*** Opening of Excerpted records ***

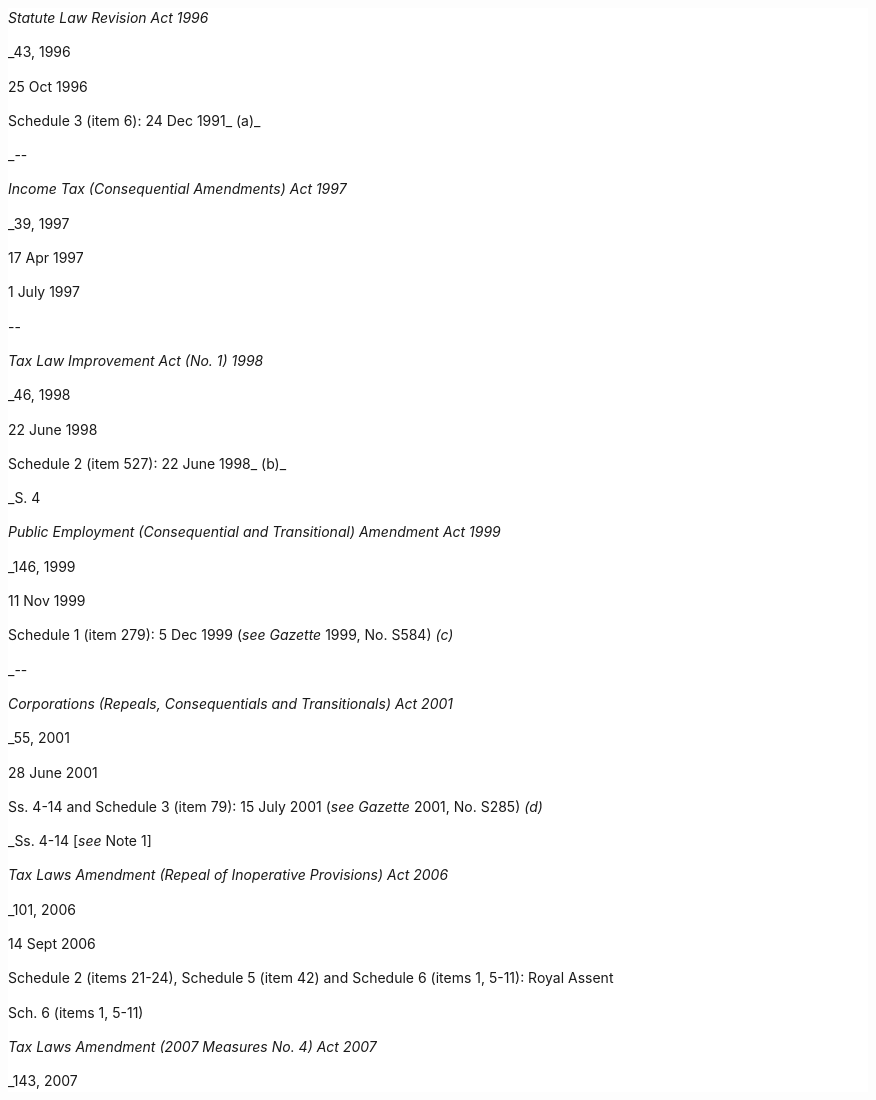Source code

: _Statute Law Revision Act 1996_

_43, 1996

25 Oct 1996

Schedule 3 (item 6): 24 Dec 1991_ (a)_

_--

_Income Tax (Consequential Amendments) Act 1997_

_39, 1997

17 Apr 1997

1 July 1997

--

_Tax Law Improvement Act (No. 1) 1998_

_46, 1998

22 June 1998

Schedule 2 (item 527): 22 June 1998_ (b)_

_S. 4

_Public Employment (Consequential and Transitional) Amendment Act 1999_

_146, 1999

11 Nov 1999

Schedule 1 (item 279): 5 Dec 1999 (_see Gazette_ 1999, No. S584) _(c)_

_--

_Corporations (Repeals, Consequentials and Transitionals) Act 2001_

_55, 2001

28 June 2001

Ss. 4-14 and Schedule 3 (item 79): 15 July 2001 (_see Gazette_ 2001, No. S285) _(d)_

_Ss. 4-14 [_see_ Note 1]

_Tax Laws Amendment (Repeal of Inoperative Provisions) Act 2006_

_101, 2006

14 Sept 2006

Schedule 2 (items 21-24), Schedule 5 (item 42) and Schedule 6 (items 1, 5-11): Royal Assent

Sch. 6 (items 1, 
5-11)


_Tax Laws Amendment (2007 Measures No. 4) Act 2007_

_143, 2007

*** Close of Excerpted records ***

#### What the exercise asks:
Every line in the data above that contains "Laws" needs to be copied.

#### Solution to this exercise:
_Tax Laws Amendment (Repeal of Inoperative Provisions) Act 2006_
_Tax Laws Amendment (2007 Measures No. 4) Act 2007_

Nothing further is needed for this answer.